Fue en esos encuentros que Hitler le ordenó a los Slanger que se estableciera en América del Sur como parte de otro de sus tantos planes surrealistas: que su zapatero oficial pusiera las bases de un movimiento social, político y militar encubierto que se extienda desde Argentina a los países vecinos para luego, cuando Alemania gane la guerra, tome el poder de América del Sur para, desde allí, invadir a los Estados Unidos de América.

Lo que Hitler no sabe es que Slanger es también un intelectual sumamente inteligente, un humanista que intercambia información con opositores al régimen sobre la realidad del país y de Europa utilizando una falsa suela intermedia en los zapatos “especiales” que vende, como a él le gustaba llamarlos. La idea de la suela fue de su esposa, Lara Rutinztoll. Por eso, si bien están viajando por orden de Hitler, su objetivo es establecer una base de operaciones de la Resistencia en Buenos Aires y desde allí ayudar a los opositores del Führer.
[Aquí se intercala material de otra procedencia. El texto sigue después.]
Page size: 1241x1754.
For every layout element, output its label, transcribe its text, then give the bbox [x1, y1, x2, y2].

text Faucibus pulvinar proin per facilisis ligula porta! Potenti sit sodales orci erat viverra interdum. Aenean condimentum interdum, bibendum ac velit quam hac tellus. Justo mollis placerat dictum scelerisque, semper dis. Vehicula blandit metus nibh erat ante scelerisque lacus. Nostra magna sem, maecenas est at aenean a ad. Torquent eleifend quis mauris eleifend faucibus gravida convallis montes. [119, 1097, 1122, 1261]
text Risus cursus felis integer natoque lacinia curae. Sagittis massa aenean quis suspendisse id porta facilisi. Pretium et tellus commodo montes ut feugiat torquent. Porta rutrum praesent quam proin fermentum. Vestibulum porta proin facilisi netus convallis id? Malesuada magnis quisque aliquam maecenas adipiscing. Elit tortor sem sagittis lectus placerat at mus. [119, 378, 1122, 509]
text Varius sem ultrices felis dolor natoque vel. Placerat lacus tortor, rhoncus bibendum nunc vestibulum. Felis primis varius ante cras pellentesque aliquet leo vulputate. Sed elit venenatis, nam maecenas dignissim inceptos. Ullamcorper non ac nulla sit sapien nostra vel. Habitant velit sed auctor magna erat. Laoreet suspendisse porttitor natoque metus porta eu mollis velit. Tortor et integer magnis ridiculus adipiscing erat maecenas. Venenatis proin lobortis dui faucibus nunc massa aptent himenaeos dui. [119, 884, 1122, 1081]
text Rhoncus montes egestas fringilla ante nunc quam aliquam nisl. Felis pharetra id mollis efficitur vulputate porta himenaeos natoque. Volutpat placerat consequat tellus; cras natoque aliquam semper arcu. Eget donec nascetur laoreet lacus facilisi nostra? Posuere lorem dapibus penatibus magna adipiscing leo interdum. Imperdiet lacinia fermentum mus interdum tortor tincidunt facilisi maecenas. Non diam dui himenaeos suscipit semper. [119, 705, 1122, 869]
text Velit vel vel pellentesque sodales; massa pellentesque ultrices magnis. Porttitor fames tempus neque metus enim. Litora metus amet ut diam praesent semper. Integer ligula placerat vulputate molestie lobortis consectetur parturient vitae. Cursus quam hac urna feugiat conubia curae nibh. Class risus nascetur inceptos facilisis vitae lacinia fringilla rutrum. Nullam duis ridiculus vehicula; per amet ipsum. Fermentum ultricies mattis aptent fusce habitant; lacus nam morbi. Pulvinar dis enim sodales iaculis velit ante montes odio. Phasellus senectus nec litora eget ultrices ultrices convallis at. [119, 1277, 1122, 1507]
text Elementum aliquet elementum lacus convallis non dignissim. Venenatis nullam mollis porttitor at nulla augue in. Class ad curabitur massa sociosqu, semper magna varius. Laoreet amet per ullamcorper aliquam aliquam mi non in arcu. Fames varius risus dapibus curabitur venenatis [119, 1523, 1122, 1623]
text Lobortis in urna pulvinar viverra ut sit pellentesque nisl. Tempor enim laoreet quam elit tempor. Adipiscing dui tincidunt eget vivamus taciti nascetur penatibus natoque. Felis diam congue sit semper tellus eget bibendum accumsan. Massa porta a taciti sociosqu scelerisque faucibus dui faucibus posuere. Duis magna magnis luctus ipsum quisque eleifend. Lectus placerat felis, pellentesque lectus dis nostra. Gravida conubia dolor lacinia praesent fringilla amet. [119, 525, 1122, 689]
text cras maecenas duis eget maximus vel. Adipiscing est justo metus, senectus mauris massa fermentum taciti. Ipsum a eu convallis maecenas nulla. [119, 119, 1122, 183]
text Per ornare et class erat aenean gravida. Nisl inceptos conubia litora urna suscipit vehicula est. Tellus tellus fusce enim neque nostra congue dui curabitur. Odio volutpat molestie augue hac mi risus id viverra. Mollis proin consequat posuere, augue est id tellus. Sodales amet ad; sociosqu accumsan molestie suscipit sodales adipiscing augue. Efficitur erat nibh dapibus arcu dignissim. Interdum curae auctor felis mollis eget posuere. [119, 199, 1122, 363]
Hoy al fin vimos las costas de Buenos Aires. Estos últimos días, después de escuchar la historia de Slanger y sus planes, no he podido dejar de pensar en Jean Paul, mi hermano, y su idea de enfrentar a Hitler. No tengo experiencia, no tengo contactos, quizá tampoco tenga el valor para hacerlo. Pero ya tomé una decisión: voy a sumarme a los Slanger en la lucha contra el Führer.